Faktor tingkat pendidkan yang relatif rendah dan faktor kesulitan ekonomi juga berpengaruh terhadap munculnya konflik. Masyarakat miskin itu, karena tingkat pendidikan dan ketrampilan mereka yang relatif rendah, sehingga ada keterbatasan lapangan kerja yang bisa menyerap mereka. Untuk memberdayakan mereka perlu adanya BLK untuk pembekalan dan melatih mereka ketrapilan yang bekerjasama dengan perusahaan yang siap memakai tenaga mereka.

Sebetulnya di Desa Morodemak itu banyak yang sarjana, kurang lebih yang masih ada di Desa sekitar 60-an orang sarjana dan sarjana muda, yang lainnya pada cari pekerjaan diluar desa Morodemak karena hidup di desa kurang menjanjikan dan kurang prospek untuk masa depan. Terbatasnya lapangan pekerjaan, membuat mereka banyak yang nganggur. Kadang mereka banyak yang keluar desa untuk mencari alternatif pekerjaan. Ada yang sarjana tidak berhasil bekerja di luar desa Morodemak, ketika pulang justru menjadi anak buah kapal., padahal yang menjadi juru mudinya hanya lulusan SD. Ini yang membuat kecewa orang tua, sudah disekolahkan tinggi-tinggi, pulang-pulang jadi anak buah kapal yang statusnya lebih rendah dari pada juru mudi yang hanya lulusan SD.
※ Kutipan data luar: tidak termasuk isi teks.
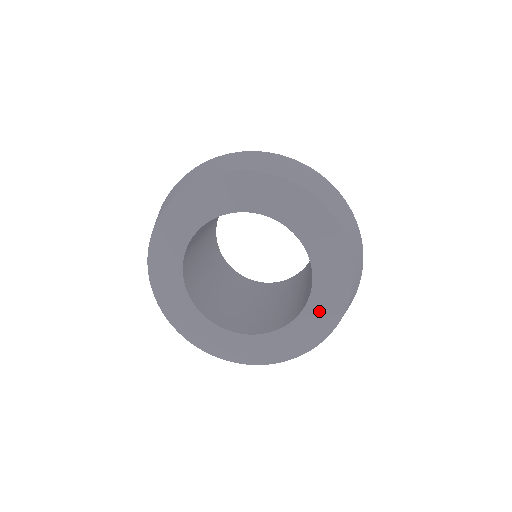
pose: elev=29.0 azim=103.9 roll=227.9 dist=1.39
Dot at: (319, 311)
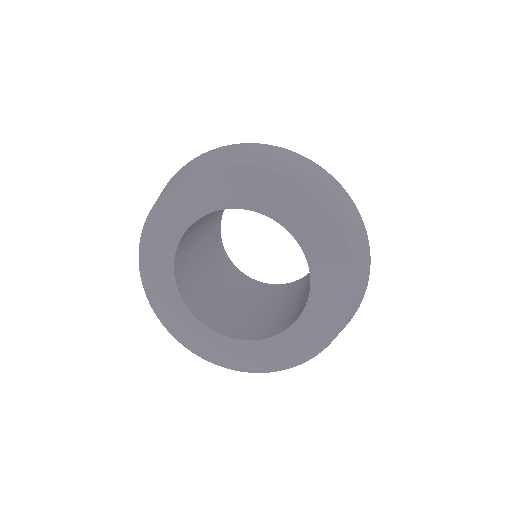
Dot at: (326, 269)
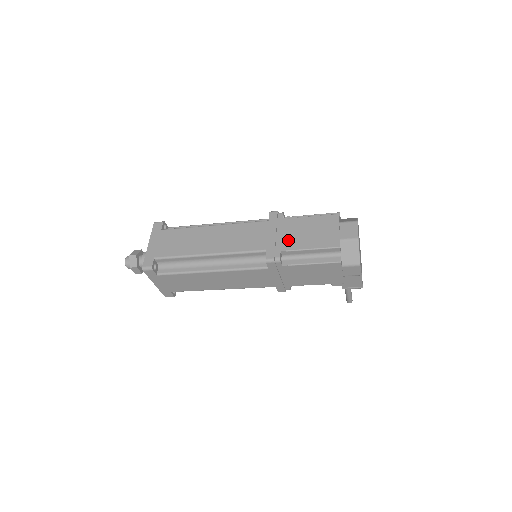
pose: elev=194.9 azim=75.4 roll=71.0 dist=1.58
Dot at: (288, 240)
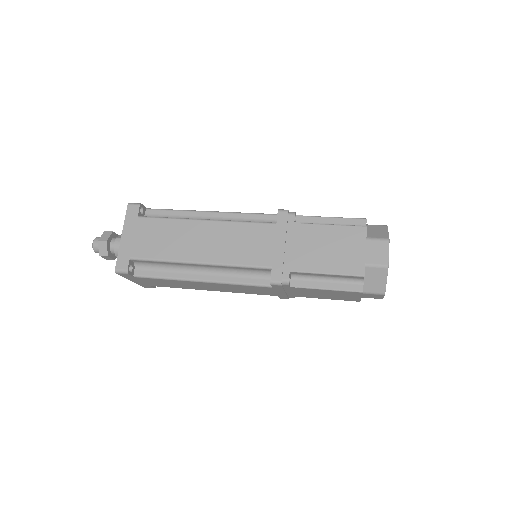
Dot at: (300, 256)
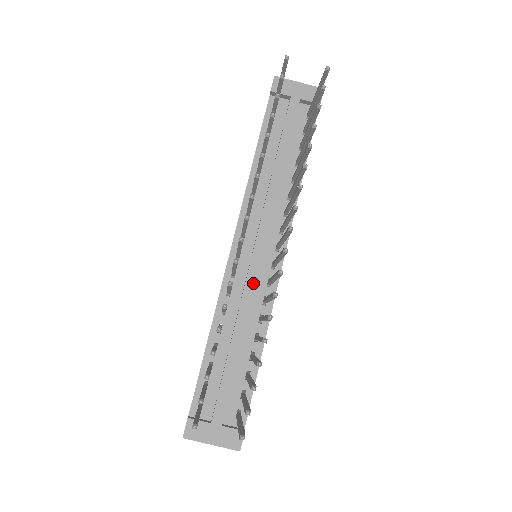
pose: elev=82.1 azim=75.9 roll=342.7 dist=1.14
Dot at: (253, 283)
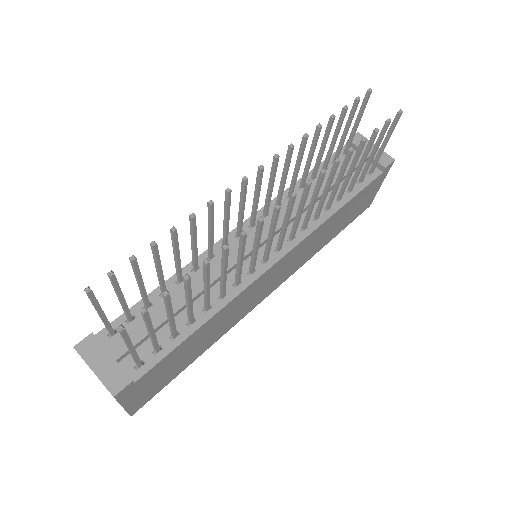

Kelembagaan pendidikan yang bersifat untuk peningkatan ketrampilan dan pengembangan perekonomian belum ada, sehingga kelembagaan pendidikan yang berkembang belum dapat berfungsi untuk meningkatkan pendapatan dan kesejahteraan masyarakat nelayan.

Kelembagaan Ekonomi

Di Desa Morodemak yang paling lambat perkembangan kelembagaannya adalah kelembagaan ekonomi. Buktinya, trasi, krupuk udang dan krupuk tengiri yang paling enak adalah di desa ini. Namun karena tidak bisa membuat tampilan kemasan, sehingga kalah bersaing. Tidak adanya jaringan pemasaran yang baik, membuat sulit memasarkannya, sehingga yang dibutuhkan oleh warga disini adalah

bimbingan dan pelatihan ketrampilan pengolahan hasil tangkapan ikan dan sistem manajemen pemasarannya serta bantuan modal usaha.

Masyarakat desa ini perlu diberi pelatihan ketrampilan pengolahan hasil tangkapan ikan, perintisan industri rumah tangga, pengelolaan manajemen dan pemasaran untuk peningkatan ekonomi. Kebanyakan anak muda disini setelah lulus MTs, mereka nganggur (tidak kerja), karena tidak ada alternatif pekerjaan lain, mereka akhirnya jadi nelayan. Sedangkan yang istri dan anak perempuan mereka nganggur total di rumah. Seorang anak nelayan yang sudah terjun menjadi nelayan, pikirannya mati. Hanya melaut, datang dari melaut tidur, nanti melaut lagi, begitu seterusnya, pikirannya (wawasannya) tidak berkembang. Kendala yang di masyarakat Desa Morodemak adalah rata-rata SDM-nya itu kurang. Masyarakat Desa Morodemak perkembangan ekonominya sangat tergantung dengan hasil tangkapan di laut. Di desa ini tidak ada pabrik (industri).

Di desa Morodemak ini perekonomian hanya mengandalkan laut, sehingga kurang berkembang. Contohnya, kalau hasil melaut sepi pada seperti musim paceklik ini, maka pasar Gebang (pasar kecamatan) juga ikut sepi. Pada saat hasil tangkapan ikan banyak, nelayan banyak yang membelanjakan uangnya ke pasar Gebang, sehingga pasar gebang ikut ramai dari penjual pakaian, makanan, perabot rumah tangga dan lain-lain ikut memeriahkan pasar.